Final analyses should always be derived directly from the current CHILDES database, not from previously cached local data. Disabling caching ensures that the published output reflects up-to-date datasets.

## 9. Reporting and Reproducibility

Every `word_counts()` and `phrase_counts()` run writes:

- **Dataset_Summary**: corpus, speaker, age, and token/utterance totals, plus normalization metadata
- **Run_Metadata**: CHILDES DB version, package versions, timestamp, and cache status

### To make analyses replicable:

- Archive the entire Excel workbook alongside analysis scripts
- Report at least:
  - Language, corpus (and/or collection)
  - Age range in months
  - Speaker roles included/excluded
  - Whether token mode was used (for example wildcards, stems, POS, MOR tier)
  - Whether counts are raw, normalized, or Zipf-scaled
  - Behavior for non-attested items (rows with 0 counts)

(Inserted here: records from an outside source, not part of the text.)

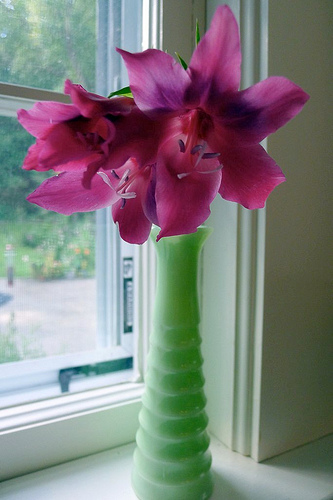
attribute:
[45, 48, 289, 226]
petals — pink, purple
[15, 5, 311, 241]
flowers — inside, pink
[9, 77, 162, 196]
flower — pink, purple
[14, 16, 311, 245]
flower — purple, pink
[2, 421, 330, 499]
window ledge — white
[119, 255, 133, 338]
sticker — Black, white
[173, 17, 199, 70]
leaves — green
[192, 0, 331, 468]
wall — white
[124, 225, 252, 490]
vase — neon, green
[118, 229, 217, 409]
vase — Tall, green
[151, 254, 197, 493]
vase — green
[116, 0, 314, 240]
flower — pink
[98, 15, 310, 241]
flower — pink, purple, bright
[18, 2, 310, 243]
pink flowers — Small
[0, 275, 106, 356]
sidewalk — Brown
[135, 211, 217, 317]
vase — green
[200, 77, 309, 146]
petal — flower, pink, purple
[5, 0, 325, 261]
flower — pink, purple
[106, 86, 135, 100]
leaves — green 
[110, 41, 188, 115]
petals — pink, purple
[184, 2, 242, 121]
petals — pink, purple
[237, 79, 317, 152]
petals — pink, purple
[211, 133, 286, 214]
petals — pink, purple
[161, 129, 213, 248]
petals — pink, purple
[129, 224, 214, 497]
vase — thin, green, glass, light green, tall, light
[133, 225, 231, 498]
glass — light, green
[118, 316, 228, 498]
ripples — Green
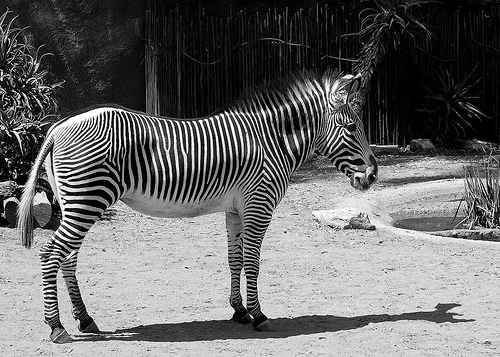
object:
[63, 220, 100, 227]
black stripe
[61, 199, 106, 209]
black stripe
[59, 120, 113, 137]
black stripe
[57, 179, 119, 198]
black stripe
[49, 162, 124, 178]
black stripe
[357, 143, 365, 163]
stripe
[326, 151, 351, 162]
stripe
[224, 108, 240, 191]
stripe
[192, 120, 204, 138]
stripe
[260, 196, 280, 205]
stripe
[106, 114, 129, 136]
stripe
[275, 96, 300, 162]
stripe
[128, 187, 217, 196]
stripe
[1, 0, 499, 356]
habitat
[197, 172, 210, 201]
stripe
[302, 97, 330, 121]
stripe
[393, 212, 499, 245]
water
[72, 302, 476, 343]
shadow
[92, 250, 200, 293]
dirt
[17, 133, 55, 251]
tail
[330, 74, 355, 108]
ear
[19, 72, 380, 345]
zebra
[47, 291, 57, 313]
stripe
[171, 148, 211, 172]
black stripe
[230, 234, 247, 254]
stripe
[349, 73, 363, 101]
left ear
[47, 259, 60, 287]
stripe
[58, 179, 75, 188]
stripe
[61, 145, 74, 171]
stripe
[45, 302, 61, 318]
stripe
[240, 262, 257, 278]
stripe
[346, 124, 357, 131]
eye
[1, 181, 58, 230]
wood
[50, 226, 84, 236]
stripe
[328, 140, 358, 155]
stripe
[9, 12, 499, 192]
wall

### Template for Methods Section:

```
Lexical/phrasal frequencies were computed using the childeswordfreq R package (version X.Y.Z) through childesr (version A.B.C), querying the CHILDES database (version V). We analyzed language(s) L and corpus/corpora C, with an age range of [Amin, Amax] months. Target speaker roles included R, with excluded roles R_excl. Counts were obtained in [type/token] mode. [If token mode used:] We specified: [wildcards, stem collapsing, POS filters, MOR tier]. We applied normalization [per N tokens/Zipf scaling]. 
```

Adjust the placeholders to match the values recorded in your own outputs.